Had Nehru accepted Zhou’s compromise-based solution — and he had the power and stature to convince the people to accept such a bargain in India’s vital long-term interest — four consequences would have followed? One, India and China, after some negotiations, could have fixed the boundary permanently. Two, that outcome itself would have prevented a war. Three, there would have been no recurring face-offs along a disputed LAC of the kind we are witnessing even in 2020. Four, and not many people know this, China in 1960 had even hinted that, “as part of an overall settlement”, it would accept India’s sovereign claim on Jammu & Kashmir (minus Aksai Chin) vis-à-vis Pakistan. Beijing those days attached far greater importance to its ties with India.

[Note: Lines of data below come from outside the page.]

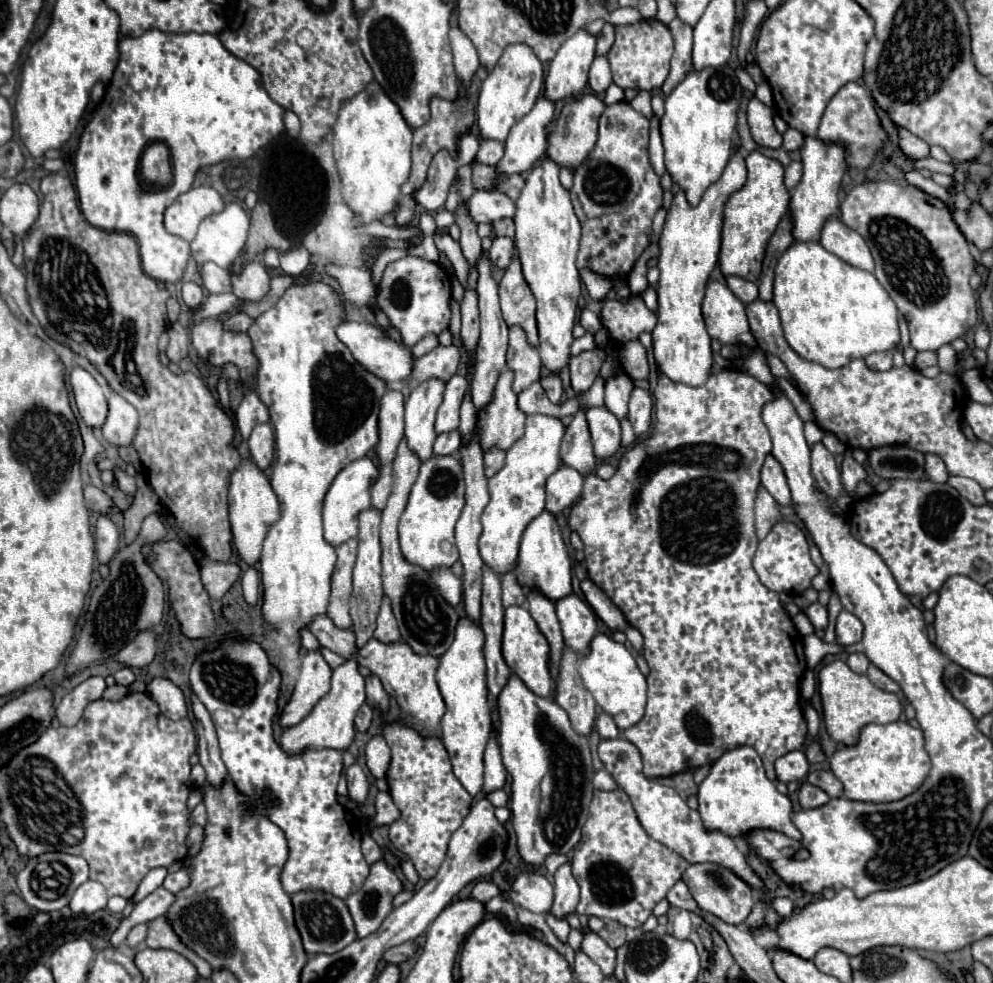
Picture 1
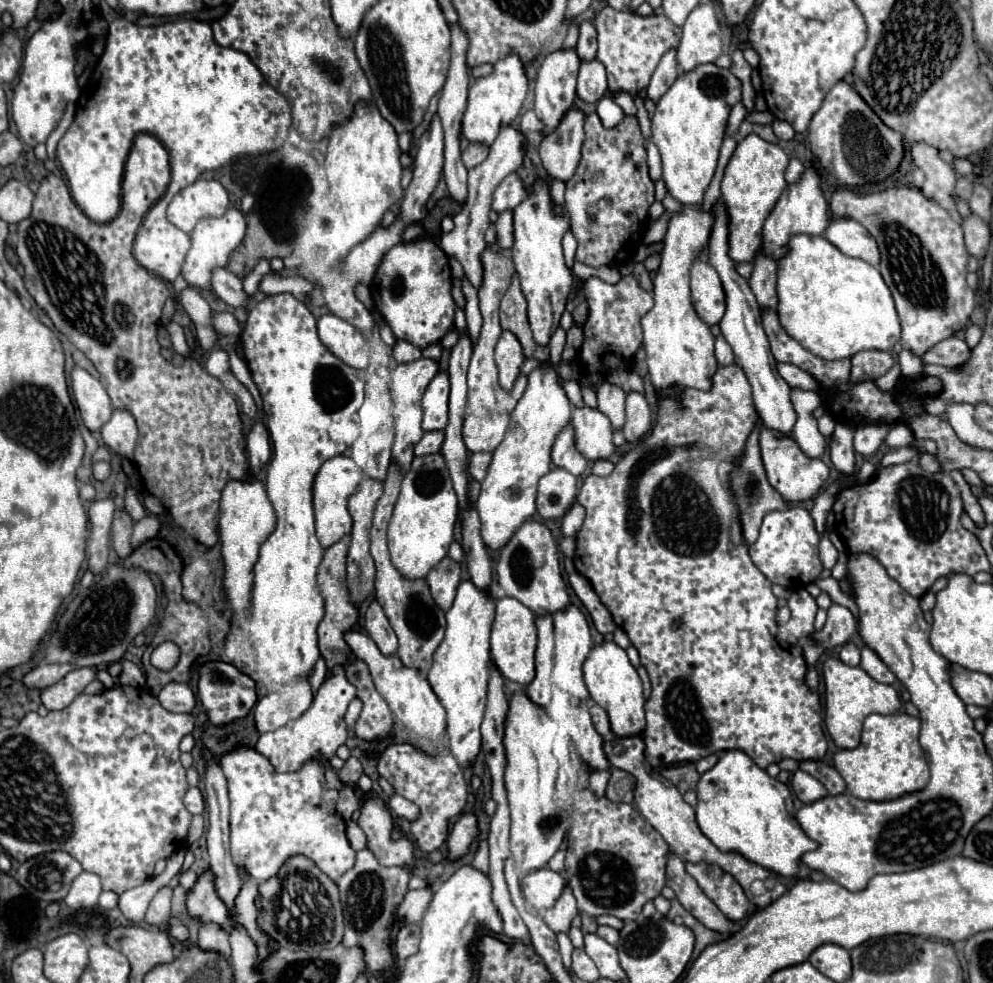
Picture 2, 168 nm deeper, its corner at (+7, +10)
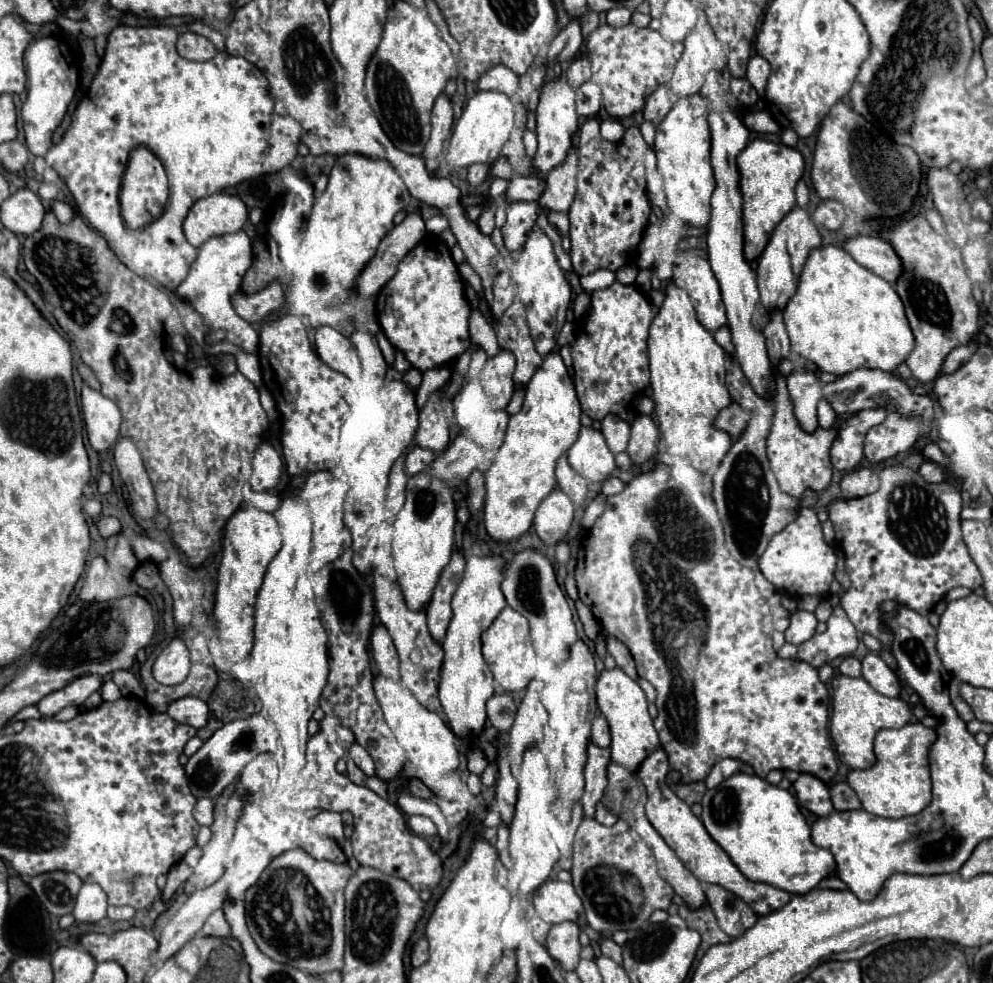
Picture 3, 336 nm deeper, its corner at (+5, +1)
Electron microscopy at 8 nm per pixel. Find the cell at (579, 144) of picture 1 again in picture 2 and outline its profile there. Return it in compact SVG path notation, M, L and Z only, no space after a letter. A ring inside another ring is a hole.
M571 107L563 115L555 131L543 137L539 155L541 155L543 167L553 179L567 181L573 177L581 157L583 139L585 139L583 127L585 127L585 113L581 109Z

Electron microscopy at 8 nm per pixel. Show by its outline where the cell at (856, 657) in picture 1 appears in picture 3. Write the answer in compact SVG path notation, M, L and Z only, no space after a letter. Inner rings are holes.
M847 656L839 664L839 672L845 674L845 676L861 676L861 662L855 656Z

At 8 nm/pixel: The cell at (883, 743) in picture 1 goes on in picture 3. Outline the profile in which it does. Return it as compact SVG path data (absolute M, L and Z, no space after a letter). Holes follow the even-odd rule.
M919 722L905 724L897 730L881 730L875 738L877 762L869 770L853 770L847 784L857 792L863 808L883 818L903 818L919 814L932 799L932 782L929 776L929 748L935 742L935 728Z

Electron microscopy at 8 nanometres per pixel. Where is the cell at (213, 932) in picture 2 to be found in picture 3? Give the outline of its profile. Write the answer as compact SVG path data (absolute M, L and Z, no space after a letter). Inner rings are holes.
M215 910L215 912L207 918L205 926L201 928L201 934L203 934L203 936L219 936L219 938L225 938L225 936L231 934L229 924L225 922L223 910Z

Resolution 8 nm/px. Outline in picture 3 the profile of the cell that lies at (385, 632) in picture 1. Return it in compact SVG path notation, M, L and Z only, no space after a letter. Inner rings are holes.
M383 624L375 626L375 630L371 634L371 652L373 652L373 660L377 664L377 670L383 676L397 682L399 680L399 658L397 658L395 644Z

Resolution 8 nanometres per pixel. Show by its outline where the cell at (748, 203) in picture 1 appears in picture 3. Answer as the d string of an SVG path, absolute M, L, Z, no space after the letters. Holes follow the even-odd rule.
M753 140L739 154L737 166L741 172L743 192L743 224L745 224L745 258L755 260L765 250L771 232L795 208L795 186L803 176L803 156L799 150L769 140Z

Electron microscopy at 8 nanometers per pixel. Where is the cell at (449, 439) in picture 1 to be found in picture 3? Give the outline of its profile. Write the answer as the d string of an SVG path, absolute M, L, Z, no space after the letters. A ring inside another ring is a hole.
M413 446L413 450L405 458L405 472L409 476L413 476L413 474L419 474L423 470L429 470L433 460L435 460L435 452L419 448L419 446Z

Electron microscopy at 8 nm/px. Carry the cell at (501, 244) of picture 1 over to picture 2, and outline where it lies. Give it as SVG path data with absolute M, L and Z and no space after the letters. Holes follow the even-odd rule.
M503 211L495 223L495 233L497 233L497 247L501 249L511 249L513 245L513 217L511 211Z

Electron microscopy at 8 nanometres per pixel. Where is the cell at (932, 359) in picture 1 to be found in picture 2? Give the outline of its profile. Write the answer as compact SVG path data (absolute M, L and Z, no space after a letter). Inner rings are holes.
M952 335L943 339L939 345L933 345L927 353L923 353L921 361L945 367L959 367L967 361L967 357L971 357L971 349L967 347L967 343Z

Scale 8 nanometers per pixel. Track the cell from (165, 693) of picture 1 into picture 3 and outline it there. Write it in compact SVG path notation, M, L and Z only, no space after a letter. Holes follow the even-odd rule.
M189 696L189 698L179 698L177 702L171 702L167 714L181 724L189 724L193 728L203 728L209 718L209 708L207 708L205 700Z

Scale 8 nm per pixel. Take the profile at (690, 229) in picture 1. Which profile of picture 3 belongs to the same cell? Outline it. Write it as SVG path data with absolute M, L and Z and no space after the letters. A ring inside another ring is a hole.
M669 284L665 290L665 302L649 328L649 362L655 414L667 452L679 456L687 454L691 466L705 474L721 462L733 444L727 432L713 426L717 414L731 404L725 386L727 356L713 334L699 324L695 306L685 288Z

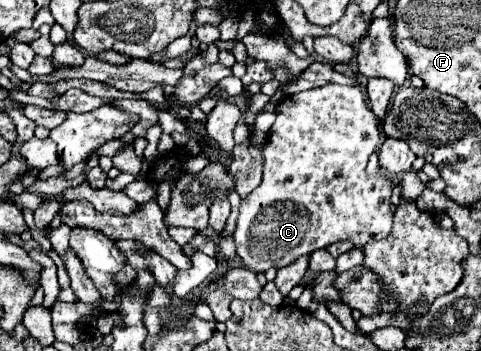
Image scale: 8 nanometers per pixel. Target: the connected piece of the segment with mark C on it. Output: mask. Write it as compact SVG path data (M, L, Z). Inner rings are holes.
M326 84L324 88L284 96L284 100L276 106L276 122L262 144L262 182L244 200L236 221L234 242L246 268L252 272L284 268L300 256L328 248L334 242L350 240L354 246L364 246L372 240L382 240L388 236L394 220L394 208L390 202L394 182L384 174L366 172L368 158L380 142L378 126L380 120L366 106L360 86Z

Indeed, because of Pakistan’s closeness to the US, it had cold-shouldered the latter’s proposal for boundary talks for a year, and inked an agreement, in 1963, only after its relations with India nosedived.

A lot, good and bad, has happened on both sides of the Himalayas since that failed summit in 1960. But India’s political parties (especially the BJP and Congress) and the public should ask themselves: In any future resolution of the India-China boundary dispute, can India secure a better outcome than what Zhou had proposed to Nehru? Can India ever drive China out of Aksai Chin (or Pakistan out of PoK)? And can China ever do the same to India in Arunachal Pradesh? This being the case, can a “no compromise” stance by either India or China guarantee tranquillity, much less comprehensive cooperation, between the world’s two largest civilisational-nations?

For Modi, the choice is stark. Will he repeat Nehru’s blunder, risk an unwinnable war with China, and end his premiership without solving the India-China boundary dispute? Or will he, without worrying about the “political marketplace”, and without relying on Trump or his successor to come to India’s aid, show the courage to swing the public opinion in favour of a compromise-dependent transformation of the LAC into a BAC (Boundary of Assured Control)?